-- Aim of the exercise --
Which lines below fall between the one containing "(ii) by inserting" and the one containing "139,043 | 25% |"? Repeat them exactly, counting both of those lines, and add nothing else.

Extracted page text data

· · ·

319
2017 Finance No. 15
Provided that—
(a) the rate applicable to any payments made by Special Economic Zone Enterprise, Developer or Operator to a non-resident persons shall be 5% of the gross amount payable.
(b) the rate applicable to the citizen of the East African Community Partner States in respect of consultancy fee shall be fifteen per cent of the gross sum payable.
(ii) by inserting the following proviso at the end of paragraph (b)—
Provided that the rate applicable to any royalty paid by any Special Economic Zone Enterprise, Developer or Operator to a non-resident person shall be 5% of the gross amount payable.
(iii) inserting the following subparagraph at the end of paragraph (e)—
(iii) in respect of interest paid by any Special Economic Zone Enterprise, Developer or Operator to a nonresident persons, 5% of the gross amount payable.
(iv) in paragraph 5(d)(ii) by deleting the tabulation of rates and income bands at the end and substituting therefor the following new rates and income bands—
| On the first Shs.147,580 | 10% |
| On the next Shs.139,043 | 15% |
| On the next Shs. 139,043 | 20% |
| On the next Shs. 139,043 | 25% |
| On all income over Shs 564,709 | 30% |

· · ·

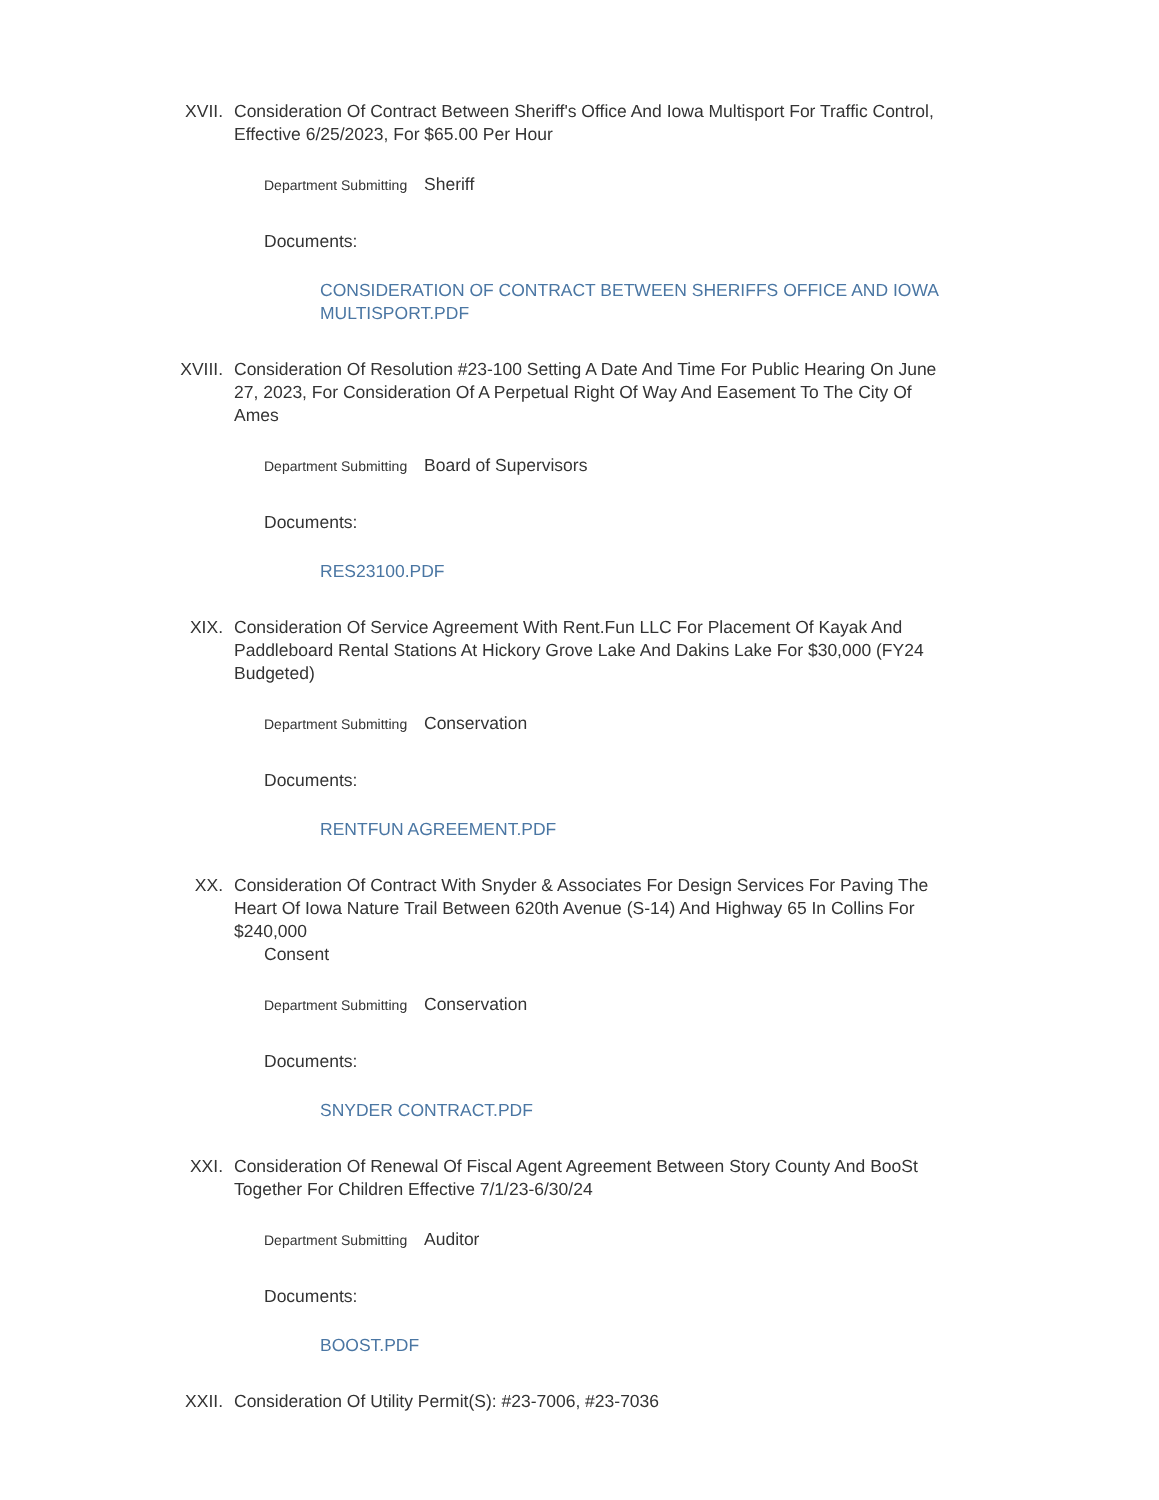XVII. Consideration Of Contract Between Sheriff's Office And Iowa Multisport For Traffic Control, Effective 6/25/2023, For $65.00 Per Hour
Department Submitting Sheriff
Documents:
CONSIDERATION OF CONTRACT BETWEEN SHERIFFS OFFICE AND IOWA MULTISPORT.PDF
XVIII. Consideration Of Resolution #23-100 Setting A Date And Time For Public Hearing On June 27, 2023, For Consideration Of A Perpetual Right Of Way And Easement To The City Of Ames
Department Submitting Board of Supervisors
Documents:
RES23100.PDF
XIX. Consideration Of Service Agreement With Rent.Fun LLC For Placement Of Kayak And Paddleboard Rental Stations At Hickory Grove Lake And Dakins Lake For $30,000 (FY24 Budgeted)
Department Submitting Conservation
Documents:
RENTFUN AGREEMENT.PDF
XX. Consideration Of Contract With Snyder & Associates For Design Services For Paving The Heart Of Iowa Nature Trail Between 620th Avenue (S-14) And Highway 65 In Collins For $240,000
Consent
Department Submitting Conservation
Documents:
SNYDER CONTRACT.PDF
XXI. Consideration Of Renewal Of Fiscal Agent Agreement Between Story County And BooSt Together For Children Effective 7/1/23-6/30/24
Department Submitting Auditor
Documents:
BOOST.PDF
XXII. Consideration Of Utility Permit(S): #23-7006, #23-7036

· · ·

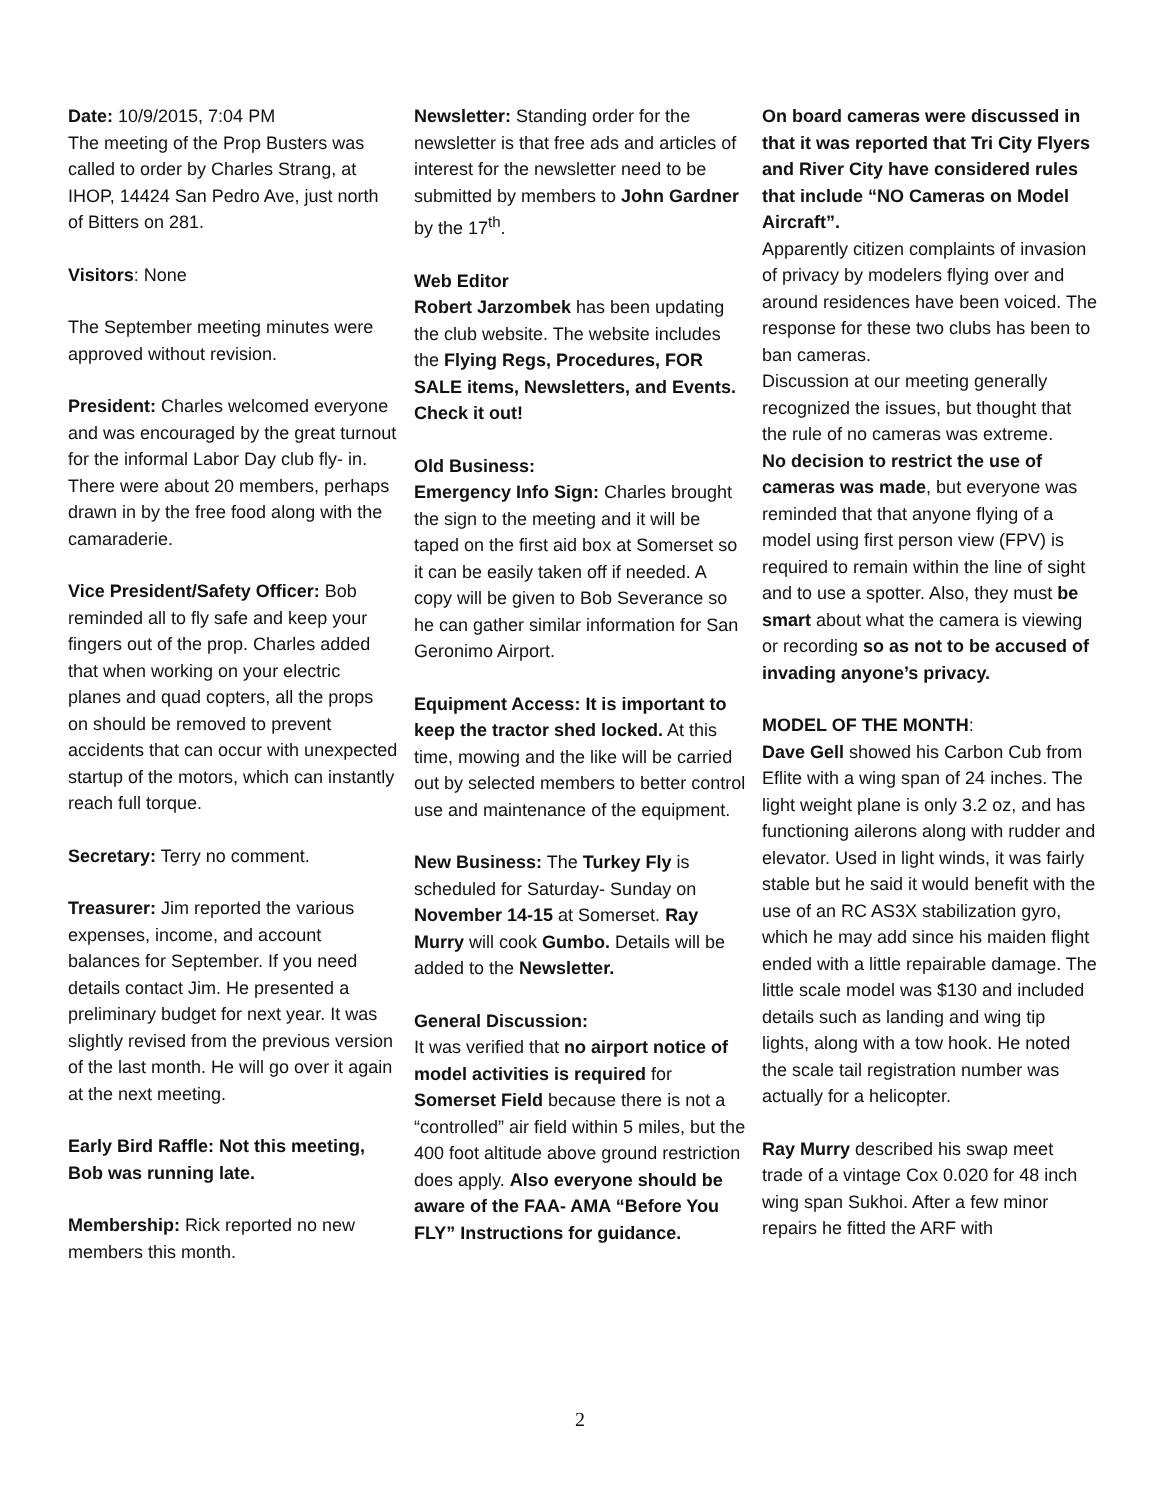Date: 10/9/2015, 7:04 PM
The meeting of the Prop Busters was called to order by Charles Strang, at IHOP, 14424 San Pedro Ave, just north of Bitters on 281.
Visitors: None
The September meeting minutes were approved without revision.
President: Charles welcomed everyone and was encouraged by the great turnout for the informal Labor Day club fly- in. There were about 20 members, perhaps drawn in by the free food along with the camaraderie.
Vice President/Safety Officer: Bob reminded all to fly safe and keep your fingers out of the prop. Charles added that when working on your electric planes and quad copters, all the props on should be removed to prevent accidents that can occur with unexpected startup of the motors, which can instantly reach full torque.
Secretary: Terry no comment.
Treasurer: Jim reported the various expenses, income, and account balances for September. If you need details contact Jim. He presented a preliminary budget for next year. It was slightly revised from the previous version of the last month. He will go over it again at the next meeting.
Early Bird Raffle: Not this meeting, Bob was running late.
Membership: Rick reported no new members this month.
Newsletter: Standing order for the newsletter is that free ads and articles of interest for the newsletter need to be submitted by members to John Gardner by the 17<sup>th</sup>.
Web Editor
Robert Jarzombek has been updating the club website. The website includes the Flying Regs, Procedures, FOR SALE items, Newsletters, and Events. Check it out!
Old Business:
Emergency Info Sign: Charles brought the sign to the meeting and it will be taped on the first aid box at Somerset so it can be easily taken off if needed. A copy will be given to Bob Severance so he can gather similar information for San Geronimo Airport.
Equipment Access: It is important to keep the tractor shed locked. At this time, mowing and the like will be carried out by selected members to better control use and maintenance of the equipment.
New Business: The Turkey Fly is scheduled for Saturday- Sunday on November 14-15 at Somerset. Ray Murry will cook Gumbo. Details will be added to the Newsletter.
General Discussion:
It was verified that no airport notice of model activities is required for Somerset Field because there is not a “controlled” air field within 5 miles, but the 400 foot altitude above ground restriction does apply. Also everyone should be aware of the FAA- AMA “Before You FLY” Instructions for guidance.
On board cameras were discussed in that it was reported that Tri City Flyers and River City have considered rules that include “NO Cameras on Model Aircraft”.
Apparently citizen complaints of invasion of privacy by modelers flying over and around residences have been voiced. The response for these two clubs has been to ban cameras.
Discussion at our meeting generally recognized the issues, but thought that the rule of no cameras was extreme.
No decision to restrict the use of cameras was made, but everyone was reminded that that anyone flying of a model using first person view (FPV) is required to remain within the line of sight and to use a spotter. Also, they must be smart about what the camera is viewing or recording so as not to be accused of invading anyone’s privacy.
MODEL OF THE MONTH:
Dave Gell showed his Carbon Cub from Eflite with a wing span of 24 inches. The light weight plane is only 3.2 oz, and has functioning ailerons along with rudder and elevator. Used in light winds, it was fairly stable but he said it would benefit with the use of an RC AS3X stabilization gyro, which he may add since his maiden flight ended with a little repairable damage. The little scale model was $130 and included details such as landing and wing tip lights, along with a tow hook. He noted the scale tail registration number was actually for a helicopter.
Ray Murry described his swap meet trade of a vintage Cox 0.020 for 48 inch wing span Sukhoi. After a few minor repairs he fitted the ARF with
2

· · ·

-- Task output --
(ii) by inserting the following proviso at the end of paragraph (b)—
Provided that the rate applicable to any royalty paid by any Special Economic Zone Enterprise, Developer or Operator to a non-resident person shall be 5% of the gross amount payable.
(iii) inserting the following subparagraph at the end of paragraph (e)—
(iii) in respect of interest paid by any Special Economic Zone Enterprise, Developer or Operator to a nonresident persons, 5% of the gross amount payable.
(iv) in paragraph 5(d)(ii) by deleting the tabulation of rates and income bands at the end and substituting therefor the following new rates and income bands—
| On the first Shs.147,580 | 10% |
| On the next Shs.139,043 | 15% |
| On the next Shs. 139,043 | 20% |
| On the next Shs. 139,043 | 25% |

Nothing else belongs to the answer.